На самом деле повеситься не так уж и просто: чёрта с два найдёшь крепкий крюк или стальную перегородку, которая выдержит человеческое тело. В Гришиной квартире такие отсутствовали — на балконе, где я намеревался сразу же обнаружить нечто подобное, их тоже не было. Побродив какое-то время из конца в конец шестиметровой лоджии, я решил вешаться на металлической перекладине, что едва возвышалось над кирпичной кладкой ограждения и была так невысока, что достигала лишь до моего пупка. Привязав конец ремня к железу, я затянул на шее петлю, вытянул ноги и отдал тяжесть тела во власть ненасытной ременной коже. Она стянула горло, я, висящий над полом в двадцати сантиметрах, опирающийся носками о твердь и в любую секунду имевший возможность согнуть колени и упереться ими в пол, чтобы прекратить мучения, этого не делал, а стойко и верно приближался к своей кончине.
Помню, в тот момент в сознании пронеслась крылатая и ослепительно лучистая мысль. Звучала она примерно так:
«Вот же оно, вот, то самое долгожданное разрушение мира! Через какие-то мгновения он исчезнет… Почему же раньше мне не приходил в голову этот простой способ уничтожения реальности?»

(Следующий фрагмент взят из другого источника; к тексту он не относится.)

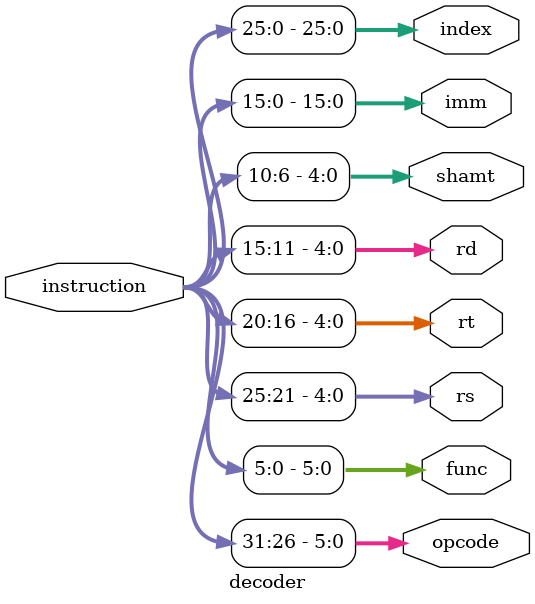
<source format=v>
`timescale 1ns / 1ps
module decoder(
    input [31:0] instruction,
    output [5:0] opcode,
    output [5:0] func,
    output [4:0] rs,
    output [4:0] rt,
    output [4:0] rd,
    output [4:0] shamt,
    output [15:0] imm,
    output [25:0] index
    );
assign opcode=instruction[31:26];
assign func=instruction[5:0];
assign rs=instruction[25:21];
assign rt=instruction[20:16];
assign rd=instruction[15:11];
assign shamt=instruction[10:6];
assign imm=instruction[15:0];
assign index=instruction[25:0];
endmodule

</source>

Другой же мыслью, более периферийной, но всё же гнетущей, было осознание того, что до меня этот долбаный мир таким способом уже умудрились разрушить миллионы совершенно обыкновенных двуногих.
Человек-недоразумение — это не просто прозвище. Это подвид гомо сапиенс, обозначенный на земной карте лишь одним отчаянно стремящимся (ладно, стремившимся) к вымиранию, но никак не достигающим (опять поправка: не достигшим) своей цели экземпляром.
Разумеется, через минуту после того, как белый свет сделался в моих глазах отчаянно чёрным, а сердце вот-вот собиралось прекратить работу, Гриша Распутин проснулся (должно быть, припёр переполненный мочевой пузырь), увидел в проёме балконной двери мои то ли недвижимые, то ли нервно подрагивающие ноги и ринулся меня спасать.
В себя я пришёл ещё до приезда «скорой». Гриша ахал и охал, скорбно потрясал головой, бормотал затёртые истины о греховности подобного шага, рисовал окружающую действительность радужными красками, дабы дать мне понять, что расставаться с ней необыкновенно глупо, ну и вообще всячески меня ругал. Приехавшие врачи сделали мне укол (видимо, успокаивающий), натёрли шею спиртом и велели ехать с собой в больницу. Я тихо и достаточно вяло отказывался, что убедило эскулапов, и в особенности Распутина отвезти меня туда всенепременно.